There are thousands of 'esteemed economists' in this world, and for every two who support any idea, there will be two who will disagree.

Can't you understand simple concepts? Esteemed economists is an oxymoron. They can't predict future economic events. NO ONE CAN. They are all guesses.
cicerone imposter
 
  1  
Reply Tue 20 May, 2014 11:36 am
@cicerone imposter,
Quote:
In the United States, depository institutions are subject to risk-based capital guidelines issued by the Board of Governors of the Federal Reserve System (FRB).[5] These guidelines are used to evaluate capital adequacy based primarily on the perceived credit risk associated with balance sheet assets, as well as certain off-balance sheet exposures such as unfunded loan commitments, letters of credit, and derivatives and foreign exchange contracts. The risk-based capital guidelines are supplemented by a leverage ratio requirement. To be adequately capitalized under federal bank regulatory agency definitions, a bank holding company must have a Tier 1 capital ratio of at least 4%, a combined Tier 1 and Tier 2 capital ratio of at least 8%, and a leverage ratio of at least 4%, and not be subject to a directive, order, or written agreement to meet and maintain specific capital levels. To be well-capitalized under federal bank regulatory agency definitions, a bank holding company must have a Tier 1 capital ratio of at least 6%, a combined Tier 1 and Tier 2 capital ratio of at least 10%, and a leverage ratio of at least 5%, and not be subject to a directive, order, or written agreement to meet and maintain specific capital levels. These capital ratios are reported quarterly on the Call Report or Thrift Financial Report. Although Tier 1 capital has traditionally been emphasized, in the Late-2000s recession regulators and investors began to focus on tangible common equity, which is different from Tier 1 capital in that it excludes preferred equity.[6]


Any bank not meeting these levels of capital requirements are charged hefty fines.

Also,
Quote:
The Justice Department has not often pursued such convictions of financial companies, especially large ones that could become destabilized following an indictment. But U.S. politicians have pushed for tougher punishment for big banks in response to the 2007-2009 financial crisis.

Credit Suisse will pay the penalties to the U.S. Department of Justice, the Internal Revenue Service, the Federal Reserve and New York's banking regulator, the New York State Department of Financial Services.

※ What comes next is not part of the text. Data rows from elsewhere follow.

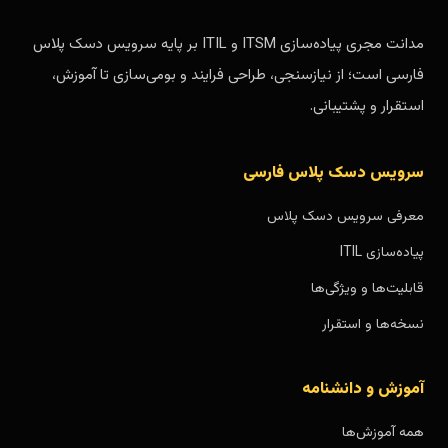
مدانت مجری پیاده‌سازی ITSM و ITIL بر پایه سرویس دسک پلاس
فارسی است؛ از نیازسنجی، طراحی فرایند و بومی‌سازی تا آموزش،
استقرار و پشتیبانی.
سرویس دسک پلاس فارسی
معرفی سرویس دسک پلاس
پیاده‌سازی ITIL
قابلیت‌ها و ویژگی‌ها
نسخه‌ها و استقرار
آموزش و دانشنامه
همه آموزش‌ها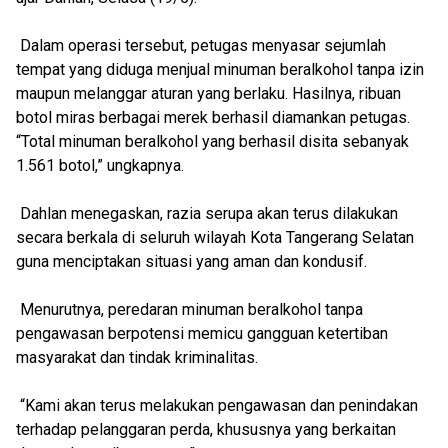
Dalam operasi tersebut, petugas menyasar sejumlah
tempat yang diduga menjual minuman beralkohol tanpa izin
maupun melanggar aturan yang berlaku. Hasilnya, ribuan
botol miras berbagai merek berhasil diamankan petugas.
“Total minuman beralkohol yang berhasil disita sebanyak
1.561 botol,” ungkapnya.
Dahlan menegaskan, razia serupa akan terus dilakukan
secara berkala di seluruh wilayah Kota Tangerang Selatan
guna menciptakan situasi yang aman dan kondusif.
Menurutnya, peredaran minuman beralkohol tanpa
pengawasan berpotensi memicu gangguan ketertiban
masyarakat dan tindak kriminalitas.
“Kami akan terus melakukan pengawasan dan penindakan
terhadap pelanggaran perda, khususnya yang berkaitan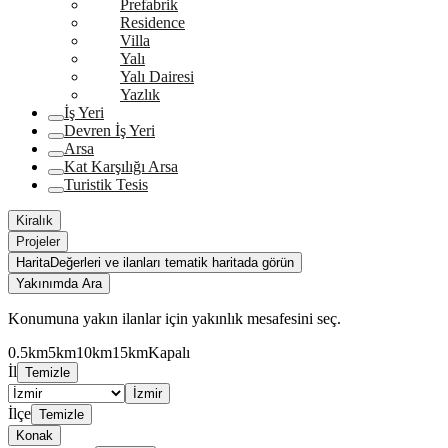
Prefabrik
Residence
Villa
Yalı
Yalı Dairesi
Yazlık
İş Yeri
Devren İş Yeri
Arsa
Kat Karşılığı Arsa
Turistik Tesis
Kiralık
Projeler
Harita
Değerleri ve ilanları tematik haritada görün
Yakınımda Ara
Konumuna yakın ilanlar için yakınlık mesafesini seç.
0.5km
5km
10km
15km
Kapalı
İl
Temizle
İzmir
İlçe
Temizle
Konak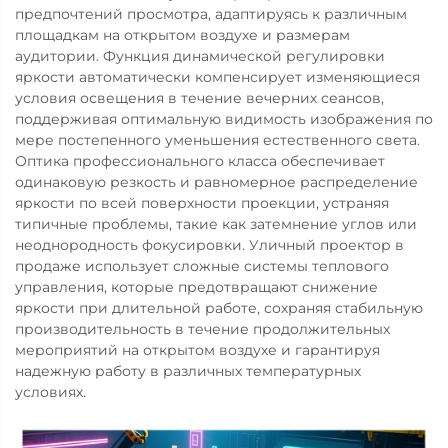
предпочтений просмотра, адаптируясь к различным
площадкам на открытом воздухе и размерам
аудитории. Функция динамической регулировки
яркости автоматически компенсирует изменяющиеся
условия освещения в течение вечерних сеансов,
поддерживая оптимальную видимость изображения по
мере постепенного уменьшения естественного света.
Оптика профессионального класса обеспечивает
одинаковую резкость и равномерное распределение
яркости по всей поверхности проекции, устраняя
типичные проблемы, такие как затемнение углов или
неоднородность фокусировки. Уличный проектор в
продаже использует сложные системы теплового
управления, которые предотвращают снижение
яркости при длительной работе, сохраняя стабильную
производительность в течение продолжительных
мероприятий на открытом воздухе и гарантируя
надежную работу в различных температурных
условиях.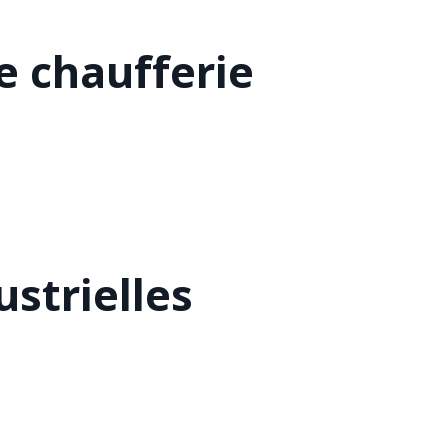
 chaufferie
strielles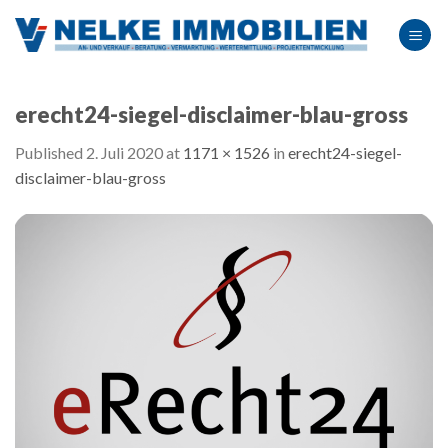
Skip
to
content
erecht24-siegel-disclaimer-blau-gross
Published
2. Juli 2020
at
1171 × 1526
in
erecht24-siegel-
disclaimer-blau-gross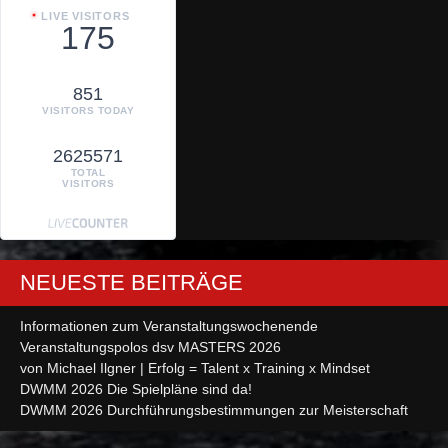
LIVE VISITORS
175
851
VISITORS TODAY
2625571
TOTAL
VISITORS
NEUESTE BEITRÄGE
Informationen zum Veranstaltungswochenende
Veranstaltungspolos dsv MASTERS 2026
von Michael Ilgner | Erfolg = Talent x Training x Mindset
DWMM 2026 Die Spielpläne sind da!
DWMM 2026 Durchführungsbestimmungen zur Meisterschaft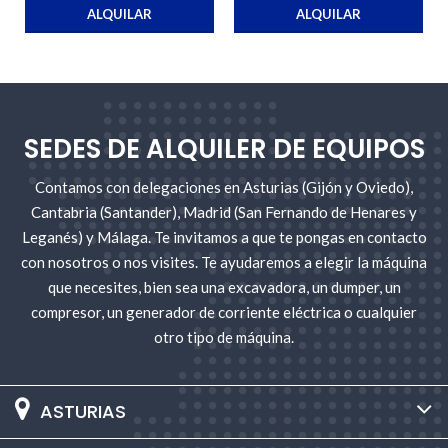
ALQUILAR
ALQUILAR
SEDES DE ALQUILER DE EQUIPOS
Contamos con delegaciones en Asturias (Gijón y Oviedo),
Cantabria (Santander), Madrid (San Fernando de Henares y
Leganés) y Málaga. Te invitamos a que te pongas en contacto
con nosotros o nos visites. Te ayudaremos a elegir la máquina
que necesites, bien sea una excavadora, un dumper, un
compresor, un generador de corriente eléctrica o cualquier
otro tipo de máquina.
ASTURIAS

It had already paid just under $200 million to the Securities and Exchange Commission.
0 Replies
 
Builder
 
  1  
Reply Tue 20 May, 2014 04:43 pm
@hawkeye10,
Did you catch the Matt Damon-narrated documentary about the orchestrated GFC, and who the big players were, Hawk? Got footage of the congressional hearings, and lots of factual research into who screwed whom, and who was watching it happen.

Called "Inside Job" because the players certainly were aware of what they were doing, and who they were screwing.

Here's a link to the whole doco.
hawkeye10
 
  1  
Reply Tue 20 May, 2014 04:54 pm
@Builder,
No, and I dont have time. However, I have long claimed that the bankers and shadow bankers are not much better than the old Las Vegas mobsters.

I am hearing disturbing rumbling that the US FED is laundering US securities through foreign governments, which would be a new level of criminality for the fed. It would not surprise me, as they are desperate, and have become hugely political . I remember a class trip to the the Chicago Fed, where I spoke up and accused them of being part of the government....boy, they let me have it. No employee of the Fed could deny it with a straight face now, it is too obvious what they are.

It will likely be reason #23968 why we citizens should be absolutely sure that trusting our government is a chump move.